Book review — All the Dirty Parts, by Daniel Handler


Anyone who picks up a book by US author Daniel Handler will immediately have a fair idea what it’s going to be about.

Just as the children’s books that he wrote and published under the Lemony Snicket pseudonym document a series of unfortunate events that befall the orphaned Baudelaire children, his new novel for adults, All the Dirty Parts, is a catalogue of, well, all the dirty parts in the life of a teenage boy.

Written in the first person through short ‘episodes’ of prose, All the Dirty Parts incorporates graphic accounts of protagonist Cole’s sexual encounters and fantasies – and it’s definitely not for children.

Handler’s explicit descriptions of Cole’s many and varied carnal experiences are utterly convincing, albeit at times confronting.

But it is the indifferent selfishness with which the sex-obsessed teen targets girls for seduction that is most alarming. Are Cole’s obsessions indicative of the base preoccupations of all heterosexual teenage boys, or are his attitudes symptomatic of the systemic objectivisation of girls and women extant in every tier of society?

Cole judges and categorises girls according to their physical attributes and their potential for satisfying his lustful impulses, giving no consideration to possible adverse impacts on the girls he manipulates and conquers. He’s also not above taking advantage of his best friend, Alec, who is grappling with his own sexual identity and impulses.

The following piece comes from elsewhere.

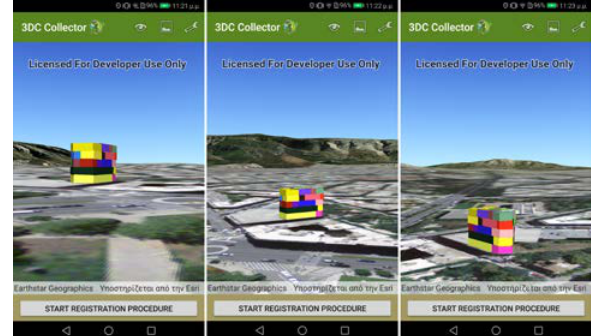
Figure 8. 3D models of the declared properties, using the 3D Model tool of the developed mobile application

Yet All the Dirty Parts is much more than a catalogue of a schoolboy’s grubby exploits, with Handler expertly and intelligently developing the plot to accurately examine that most powerful force of human nature — desire.

For much of the book, Cole’s disregard for others makes him an unpleasant and unlikeable narrator. Yet, as the story unfolds, and Cole enters a relationship with a girl who possesses many of his own attitudes and inclinations, Handler imbues his young protagonist with a subtle vulnerability that elicits an unexpected degree of sympathy and reminds us that we were once egocentric teens too — even if we didn’t act on our impulses as frequently as Cole.

Simmering beneath the overt story of an adolescent’s erotic awakening is Handler’s deft exploration of the complex issues of sexual identity, underage sex, societal double standards and the ready accessibility of pornography, each of which impacts on the personal development, friendships and behaviour of his characters and reflects the challenges facing contemporary youth on a broader scale.

Potentially uncomfortable reading for parents of teenagers, and likely to be clandestinely devoured by adolescentss under the bedsheets, All the Dirty Parts is a revelatory and enlightening depiction of one boy’s transition toward manhood.

  • All the Dirty Parts, by Daniel Handler, is published by Bloomsbury, rrp $24.00. My advance review copy was provided by the publisher in exchange for an honest review.

Here’s the blurb from Bloomsbury:

From bestselling, award-winning author Daniel Handler, a gutsy, exciting novel that looks honestly at the erotic impulses of an all-too-typical young man.

Cole is a boy in high school. He runs cross country, he sketches, he jokes around with friends. But none of this quite matters next to the allure of sex. “Let me put it this way,” he says. “Draw a number line, with zero is you never think about sex and ten is, it’s all you think about, and while you are drawing the line, I am thinking about sex.”

Cole fantasizes about whomever he’s looking at. He consumes and shares pornography. And he sleeps with a lot of girls, which is beginning to earn him a not-quite-savory reputation around school. This leaves him adrift with only his best friend for company, and then something startling starts to happen between them that might be what he’s been after all this time-and then he meets Grisaille.

All the Dirty Parts is an unblinking take on teenage desire in a culture of unrelenting explicitness and shunted communication, where sex feels like love, but no one knows what love feels like. With short chapters in the style of Jenny Offill or Mary Robison, Daniel Handler gives us a tender, brutal, funny, intoxicating portrait of an age when the lens of sex tilts the world. “There are love stories galore,” Cole tells us, “This isn’t that. The story I’m typing is all the dirty parts.”

 

2 thoughts on “Book review — All the Dirty Parts, by Daniel Handler

  1. mariemclean says:

    Even before I read your words that it was ‘potentially uncomfortable reading for parents of teenagers’ – that was the exact thought running through my mind. Still, as a parent, it really doesn’t pay to avoid confrontational topics, so I’ll keep an open mind!

    Like

  2. Maureen says:

    I suspect that much of the content is an accurate reflection of how so many teenage boys think – although most wouldn’t have the same opportunities to act on those thoughts as Handler’s protagonist (thank goodness!). I’m certainly troubled by the casual disregard with which Cole treats the girls he sizes up, as well as the way the story reflects the ready accessibility of pornography for younger generations. Even with the most stringent parental controls on computers and other electronic devices, it’s still possible for young people to see stuff that we wouldn’t have been exposed to as adolescents. That’s not to say I didn’t sneak a look at the odd racy novel or two as a teenager… This book definitely dishes up plenty of food for thought!